06/07/2019 Inta y Conicet

Utilizan el descarte de girasol para producir hongos y biofertilizantes

Investigadores reutilizan la cáscara que generan las aceiteras de la zona de Bahía Blanca, en la provincia de Buenos Aires, para el cultivo de hongos de especialidad y biofertilizantes.


Investigadores del Instituto Nacional de Tecnología Agropecuaria (INTA) y del Consejo Nacional de Investigaciones Científicas y Técnicas (Conicet), reutilizan la cáscara de girasol que generan las aceiteras de la zona de Bahía Blanca, en la provincia de Buenos Aires, para el cultivo de hongos de especialidad y biofertilizantes.
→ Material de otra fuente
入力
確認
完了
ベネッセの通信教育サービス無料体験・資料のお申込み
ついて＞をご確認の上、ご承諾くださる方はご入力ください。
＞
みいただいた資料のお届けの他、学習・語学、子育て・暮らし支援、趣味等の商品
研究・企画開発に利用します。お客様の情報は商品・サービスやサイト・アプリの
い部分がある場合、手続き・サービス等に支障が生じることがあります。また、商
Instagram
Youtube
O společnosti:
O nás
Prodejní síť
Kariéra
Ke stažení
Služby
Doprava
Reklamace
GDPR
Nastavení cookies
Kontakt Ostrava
De cada 100 unidades de semillas de girasol, una aceitera genera 10 unidades de cáscara, 42 unidades de aceite y 46 unidades de pellet para forraje.
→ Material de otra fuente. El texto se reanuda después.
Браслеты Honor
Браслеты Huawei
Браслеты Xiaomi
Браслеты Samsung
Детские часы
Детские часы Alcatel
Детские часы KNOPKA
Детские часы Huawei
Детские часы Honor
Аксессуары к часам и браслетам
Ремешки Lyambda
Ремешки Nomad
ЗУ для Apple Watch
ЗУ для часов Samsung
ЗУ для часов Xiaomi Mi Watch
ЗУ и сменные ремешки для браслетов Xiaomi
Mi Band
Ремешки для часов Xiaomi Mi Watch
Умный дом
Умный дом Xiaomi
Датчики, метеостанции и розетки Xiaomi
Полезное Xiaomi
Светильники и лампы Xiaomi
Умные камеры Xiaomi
Sobre la base de esta distribución y si se considera que, según las estadísticas del puerto, en Bahía Blanca se produjeron unas 67.216 toneladas de aceite de girasol entre enero y abril de este año, puede estimarse una generación de 16.000 toneladas de cáscara de girasol en tan sólo un cuatrimestre.

De esta manera, el procesamiento de los granos de girasol asegura un gran volumen de cáscara que puede emplearse como materia prima de nuevos procesos más convenientes en términos de sustentabilidad. Actualmente, las aceiteras emplean este residuo como combustible para generar el vapor que requiere el tratamiento del grano para la extracción de aceite.